Exercise data:
· · · · ·

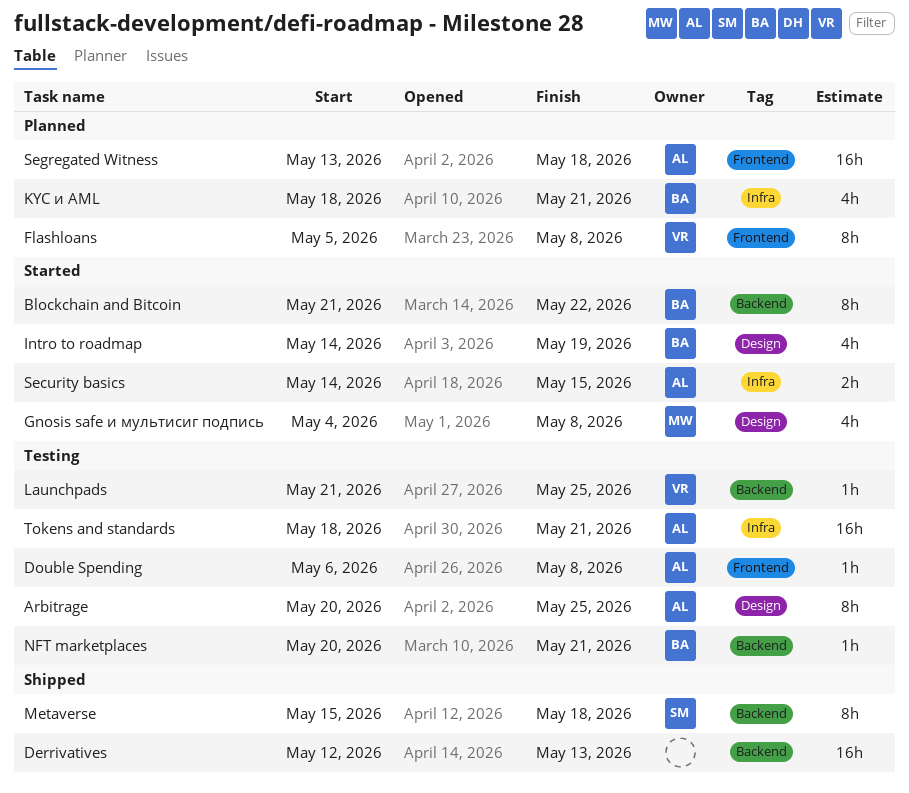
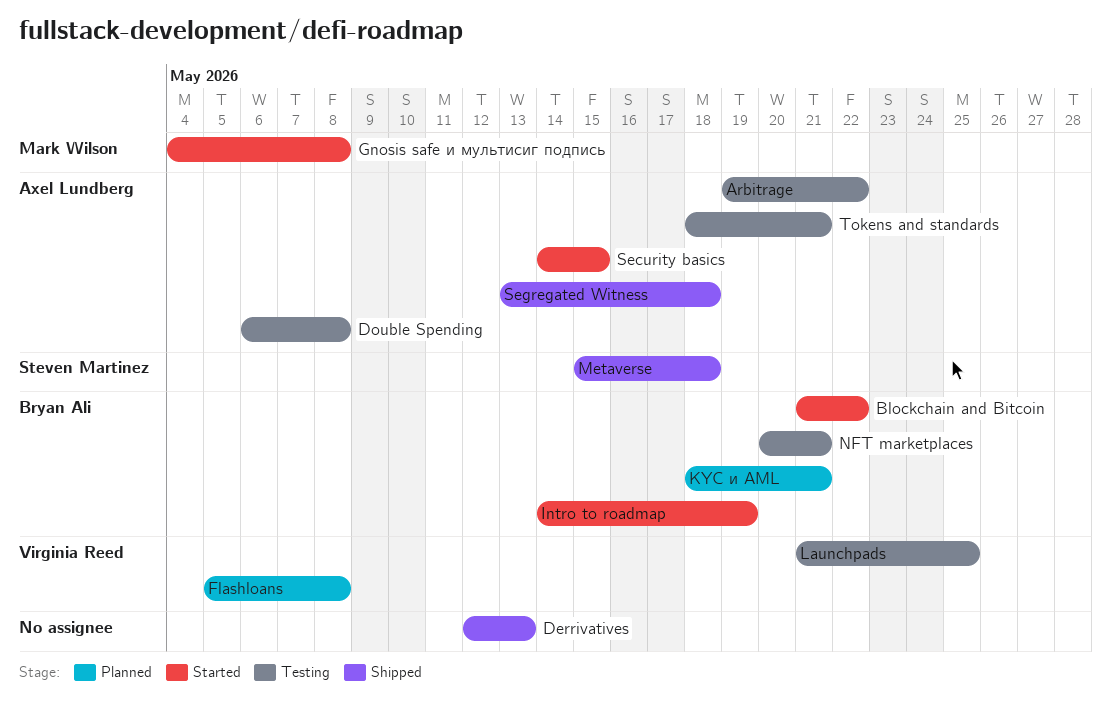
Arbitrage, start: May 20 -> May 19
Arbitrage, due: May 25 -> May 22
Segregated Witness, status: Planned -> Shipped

· · · · ·

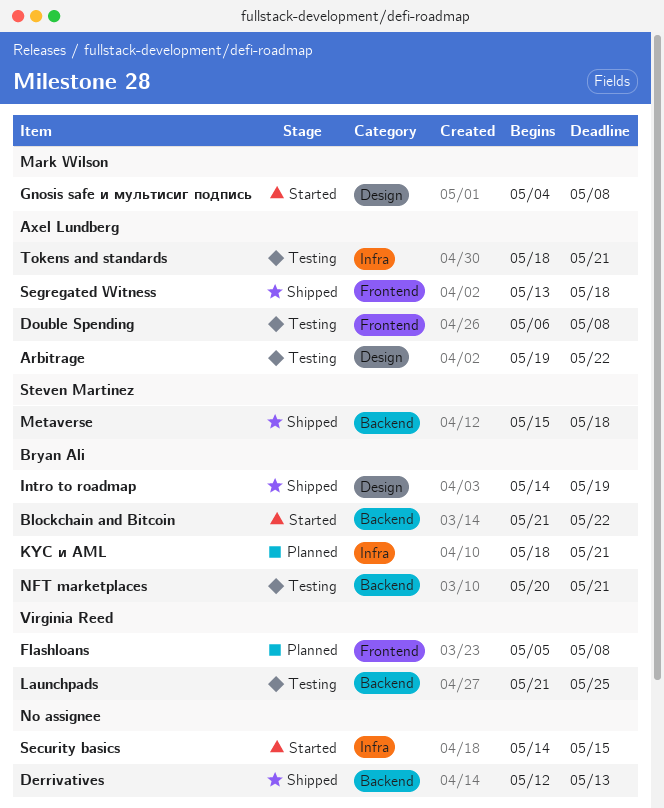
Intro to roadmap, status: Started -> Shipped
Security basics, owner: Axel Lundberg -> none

· · · · ·

Aim of the exercise: In the entries above, restate word for word the lines between the one holding "Arbitrage, due: May 25 -> May 22" and the one holding "Segregated Witness, status: Planned", inclusive, and nothing besides.

Exercise output:
Arbitrage, due: May 25 -> May 22
Segregated Witness, status: Planned -> Shipped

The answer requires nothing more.